Because older couples have had more time to accumulate assets and are closer to nearing retirement, they have special considerations in their divorce. Some of the unique issues that older couples may confront include:
While the most valuable asset for younger couples may be their marital home, couples going through a gray divorce are more likely to have more valuable retirement accounts. They may have spent most of their professional life building up their retirement funds. It can be daunting for them to consider splitting up these accounts when there are fewer years to make up for the loss. A Qualified Domestic Relations Order may be necessary to avoid penalties or taxes caused by a transfer to a spouse.
While pensions are not as common as they were generations before, state and local governments commonly offer pensions. Illinois police officers, government agents, teachers and firefighters may have pensions. These may be subject to division. Divorce lawyers can explain their client’s rights and entitlements related to these plans.
For couples who have been married longer, spousal support may be more likely to be ordered. However, determining spousal support may be more difficult for more established individuals who may receive bonuses, stock options, business interests, travel perks and other benefits that may be subject to division or consideration when requesting spousal support.
Although older couples may be more likely to have older children, their obligation to pay child support may last longer than they thought.
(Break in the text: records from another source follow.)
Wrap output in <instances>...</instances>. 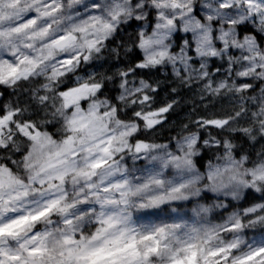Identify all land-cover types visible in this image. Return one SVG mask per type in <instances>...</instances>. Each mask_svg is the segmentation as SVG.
I'll list each match as a JSON object with an SVG mask.
<instances>
[{"label": "snow or ice", "instance_id": "snow-or-ice-1", "mask_svg": "<svg viewBox=\"0 0 264 264\" xmlns=\"http://www.w3.org/2000/svg\"><path fill=\"white\" fill-rule=\"evenodd\" d=\"M0 264H264V0H0Z\"/></svg>", "mask_w": 264, "mask_h": 264}]
</instances>
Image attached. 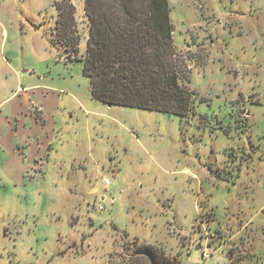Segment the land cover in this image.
<instances>
[{
  "label": "rangeland",
  "instance_id": "obj_1",
  "mask_svg": "<svg viewBox=\"0 0 264 264\" xmlns=\"http://www.w3.org/2000/svg\"><path fill=\"white\" fill-rule=\"evenodd\" d=\"M61 1L0 0V264H264V0H168L184 116L92 99Z\"/></svg>",
  "mask_w": 264,
  "mask_h": 264
},
{
  "label": "trees",
  "instance_id": "obj_2",
  "mask_svg": "<svg viewBox=\"0 0 264 264\" xmlns=\"http://www.w3.org/2000/svg\"><path fill=\"white\" fill-rule=\"evenodd\" d=\"M68 7L58 3L56 26L60 38L66 35L75 44ZM85 12L89 30L80 61L92 99L179 116L194 113L195 96L186 86L190 70L174 45L168 0H85Z\"/></svg>",
  "mask_w": 264,
  "mask_h": 264
},
{
  "label": "crops",
  "instance_id": "obj_3",
  "mask_svg": "<svg viewBox=\"0 0 264 264\" xmlns=\"http://www.w3.org/2000/svg\"><path fill=\"white\" fill-rule=\"evenodd\" d=\"M35 162H38L37 159H35L34 156L31 157L30 160H29V163H30V164H34ZM110 184H111V183H110Z\"/></svg>",
  "mask_w": 264,
  "mask_h": 264
},
{
  "label": "built area",
  "instance_id": "obj_4",
  "mask_svg": "<svg viewBox=\"0 0 264 264\" xmlns=\"http://www.w3.org/2000/svg\"><path fill=\"white\" fill-rule=\"evenodd\" d=\"M104 184H105V185H109V184H110V180H109L108 178H105V179H104Z\"/></svg>",
  "mask_w": 264,
  "mask_h": 264
}]
</instances>
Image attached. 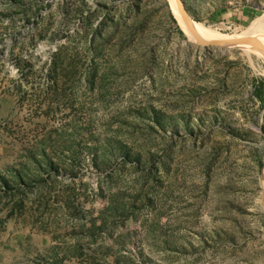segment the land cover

While a married person is not required to support a child into college, Illinois courts do reserve the right to order ongoing support for college expenses. Illinois family courts consider the following factors when considering whether to order child support for college students:
- the financial resources of both parents;
- the standard of living the child would have had if the parents would have continued their relationship;
- the financial resources of the child;
- the child’s academic performance
In order to protect the expected income for child support or spousal support, some divorce lawyers recommend requiring the paying party to maintain a life insurance policy. The recommendation may be for the amount of the policy to equal the future stream of payments until the support obligation ends. Maintaining this insurance can be expensive for the paying party due to being older and possibly dealing with health problems.